Madagascar s’impose comme un point de passage croissant pour les migrants venus de la Corne de l’Afrique, principalement de Somalie, en quête d’un avenir meilleur à Mayotte. Depuis 2024, les autorités malgaches constatent une augmentation significative des arrivées de ces migrants, souvent interceptés avant leur départ pour l’île française située à 350 kilomètres de ses côtes.
Un itinéraire en plein essor
Longtemps concentrée autour des Comores, la migration clandestine vers Mayotte se diversifie. Des Somaliens et des Éthiopiens transitent désormais par Madagascar, un pays qui n’était jusqu’alors qu’une route secondaire. En janvier 2025, 37 migrants ont été arrêtés sur une plage de Majunga (nord-ouest) alors qu’ils tentaient d’embarquer. De précédentes arrestations avaient également eu lieu en 2024, notamment dans les régions de Sofia et d’Ambanja, proches des côtes malgaches.
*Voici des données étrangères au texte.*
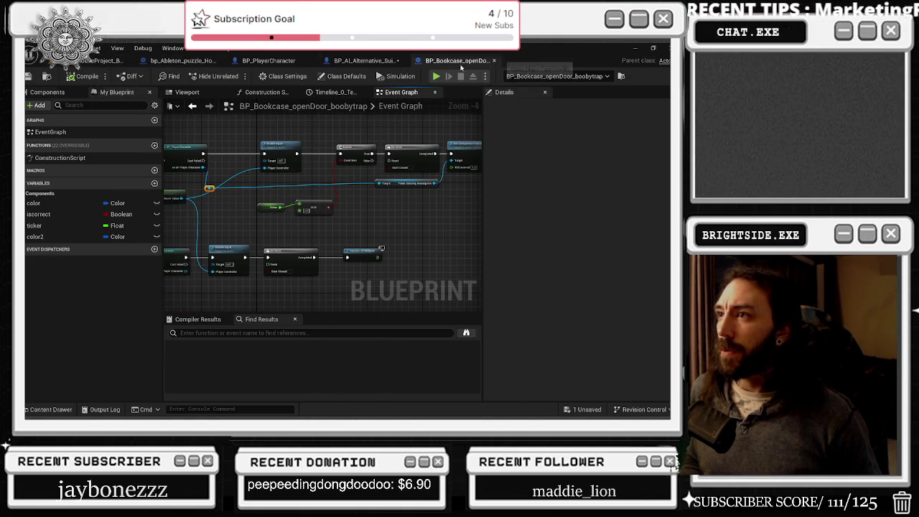
middle_click(477, 63)
scroll(359, 117, down, 2)
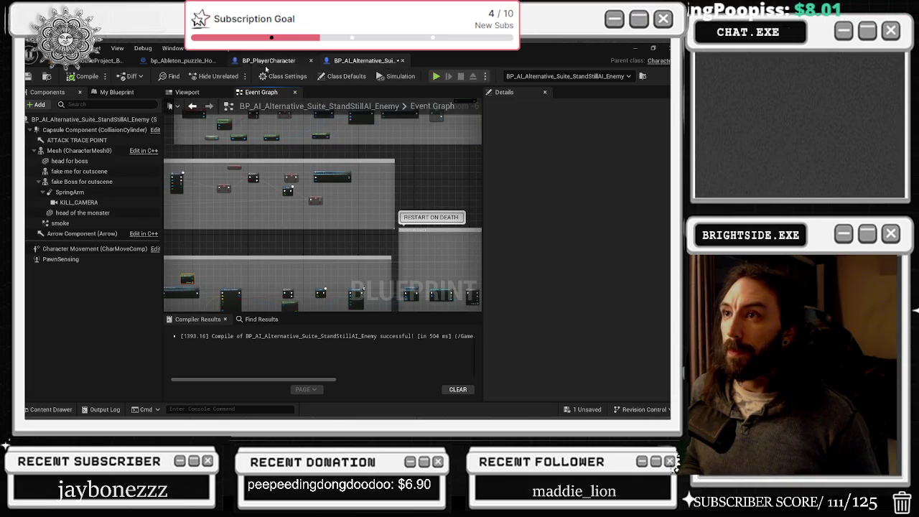
click(268, 61)
drag(275, 141, 279, 229)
Ces routes impliquent généralement des déplacements complexes. Les migrants arrivent par avion à Antananarivo, souvent après des escales en Afrique de l’Est, puis parcourent des centaines de kilomètres par voie terrestre pour rejoindre des points de départ maritimes.
Des traversées dangereuses
La traversée entre Madagascar et Mayotte, bien que plus courte que celle depuis la Somalie, reste extrêmement risquée. En novembre 2024, 48 Somaliens à bord de deux embarcations en détresse ont été secourus par des pêcheurs près de Nosy Be. Selon les témoignages recueillis, 23 passagers auraient perdu la vie lors de cette traversée de 1 500 kilomètres depuis la Somalie.
Ces incidents rappellent que, malgré les dangers, ces migrants sont prêts à tout pour atteindre Mayotte, perçue comme une porte d’entrée vers l’Europe et une alternative face à l’instabilité de leurs pays d’origine.
Pression migratoire croissante à Mayotte
La présence de migrants venus de la Corne de l’Afrique à Mayotte s’accentue. Selon l’Office français de protection des réfugiés et apatrides (Ofpra), les demandes d’asile de Somaliens sont passées de quelques dizaines en 2021 à plus de 300 pour le seul premier semestre 2024.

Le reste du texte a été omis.